Auch zaghafte Kinder schreiben bald eigene Wörter und Texte, wenn
sie in der Erarbeitung der einzelnen Buchstaben Selbstsicherheit gewonnen
haben.
Schreiben ist eine ästhetische Tätigkeit,
in der man sich im eigenen Werk spiegeln und zeigen und sich seiner selbst
bewusst und sicher werden kann. Das gilt schon, wenn das Etikett auf dem
eigenen Heft als Visitenkarte verstanden und gestaltet wird. Es gilt für
jede Nachricht, die mit Achtsamkeit geschrieben wurde.

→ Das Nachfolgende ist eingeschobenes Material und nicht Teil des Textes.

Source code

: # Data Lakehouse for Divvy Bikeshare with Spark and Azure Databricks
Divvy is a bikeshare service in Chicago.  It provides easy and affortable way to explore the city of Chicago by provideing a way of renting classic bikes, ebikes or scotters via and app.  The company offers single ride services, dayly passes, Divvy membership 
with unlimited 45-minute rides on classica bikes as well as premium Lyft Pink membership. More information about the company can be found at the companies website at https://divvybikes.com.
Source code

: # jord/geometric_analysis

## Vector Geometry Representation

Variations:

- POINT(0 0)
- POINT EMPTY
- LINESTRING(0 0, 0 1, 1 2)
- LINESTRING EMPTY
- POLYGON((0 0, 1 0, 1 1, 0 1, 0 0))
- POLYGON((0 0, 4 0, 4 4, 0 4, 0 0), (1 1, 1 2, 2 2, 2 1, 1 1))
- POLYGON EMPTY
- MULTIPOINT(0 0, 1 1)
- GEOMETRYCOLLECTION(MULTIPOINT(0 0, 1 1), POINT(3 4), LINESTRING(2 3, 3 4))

Eine Sammlung schöner Handschriftblätter, auch solche von erwachsenen
Künstlern, kann als Beispiel und Ansporn dienen, wenn man bedenkt
und beherzigt, dass eine zugleich schöne, persönliche und lesbare
Handschrift als Basis die genaue, ausgiebige Schulung der Hand an einer
Vorbildschrift für Anfänger braucht.
Schreiben ist eine meditative Tätigkeit,
bei der man sich auf sich selbst zurückziehen, sich seiner selbst
in der differenzierten Tätigkeit des Schreibens gewahr werden und
sich erholen kann – sogar im Trubel eines Schultages. Das zu erreichen,
ist ein Ziel, dass viel Übung und Ausdauer wert ist.
Schreiben ist eine kulturelle Tätigkeit,
bei der man an dem Wissen und Können teilhat, das andere vor einem
gesammelt und ausgearbeitet haben. Die Wörter, die wir benutzen,
um unsere Gedanken festzuhalten, mitzuteilen, ja überhaupt erst
denken zu können, sind uns überliefert und verdienen Respekt.
Die Sprachgeschichte, die sich in der Rechtschreibung zeigt, lohnt tiefes Interesse.
Die Buchstaben, die von Künstlern entworfen wurden, um uns allen
zu dienen und uns miteinander zu verbinden, sind großer Liebe
wert.
Die Kinder, die in die Schule kommen, bringen die Bereitschaft zu
solchem Respekt, solchem Interesse und solcher Liebe mit. Die sollen
wir nicht missachten und verkümmern lassen, sondern nähren
und stärken. Um der Kinder willen und aus Selbstachtung in unserem
Beruf als ihre LehrerInnen in dieser Kultur.